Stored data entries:
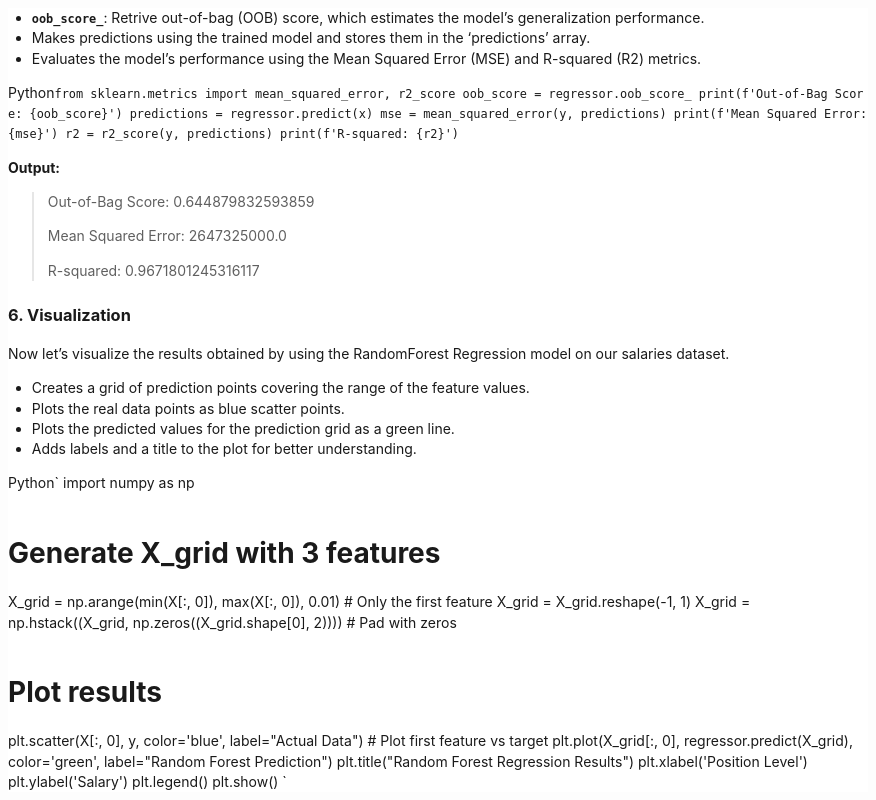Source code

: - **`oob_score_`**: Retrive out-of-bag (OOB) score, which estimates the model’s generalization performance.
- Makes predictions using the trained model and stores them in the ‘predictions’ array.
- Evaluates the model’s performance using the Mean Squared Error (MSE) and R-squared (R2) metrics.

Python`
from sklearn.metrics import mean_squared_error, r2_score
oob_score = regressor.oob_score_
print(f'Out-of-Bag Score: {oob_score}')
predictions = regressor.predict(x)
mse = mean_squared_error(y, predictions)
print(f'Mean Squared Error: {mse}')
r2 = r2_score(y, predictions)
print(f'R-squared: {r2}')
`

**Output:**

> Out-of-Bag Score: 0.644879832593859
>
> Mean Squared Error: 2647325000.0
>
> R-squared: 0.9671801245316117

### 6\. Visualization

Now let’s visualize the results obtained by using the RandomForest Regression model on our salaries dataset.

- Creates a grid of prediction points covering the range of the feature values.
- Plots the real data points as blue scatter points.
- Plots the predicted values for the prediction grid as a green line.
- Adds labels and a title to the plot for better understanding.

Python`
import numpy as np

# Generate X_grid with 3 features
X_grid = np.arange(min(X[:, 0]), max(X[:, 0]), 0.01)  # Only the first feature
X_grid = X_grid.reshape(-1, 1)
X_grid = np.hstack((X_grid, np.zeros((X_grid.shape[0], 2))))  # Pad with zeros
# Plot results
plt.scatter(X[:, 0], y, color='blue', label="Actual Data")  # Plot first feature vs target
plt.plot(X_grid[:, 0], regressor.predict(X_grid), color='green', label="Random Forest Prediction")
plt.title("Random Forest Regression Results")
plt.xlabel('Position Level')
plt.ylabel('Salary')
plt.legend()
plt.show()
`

▸ **Request**
Exact repeat, pictures omitted: give every line from the top of the records down to and including the line with "Now let’s visualize".

▸ **Written answer**
Source code

: - **`oob_score_`**: Retrive out-of-bag (OOB) score, which estimates the model’s generalization performance.
- Makes predictions using the trained model and stores them in the ‘predictions’ array.
- Evaluates the model’s performance using the Mean Squared Error (MSE) and R-squared (R2) metrics.

Python`
from sklearn.metrics import mean_squared_error, r2_score
oob_score = regressor.oob_score_
print(f'Out-of-Bag Score: {oob_score}')
predictions = regressor.predict(x)
mse = mean_squared_error(y, predictions)
print(f'Mean Squared Error: {mse}')
r2 = r2_score(y, predictions)
print(f'R-squared: {r2}')
`

**Output:**

> Out-of-Bag Score: 0.644879832593859
>
> Mean Squared Error: 2647325000.0
>
> R-squared: 0.9671801245316117

### 6\. Visualization

Now let’s visualize the results obtained by using the RandomForest Regression model on our salaries dataset.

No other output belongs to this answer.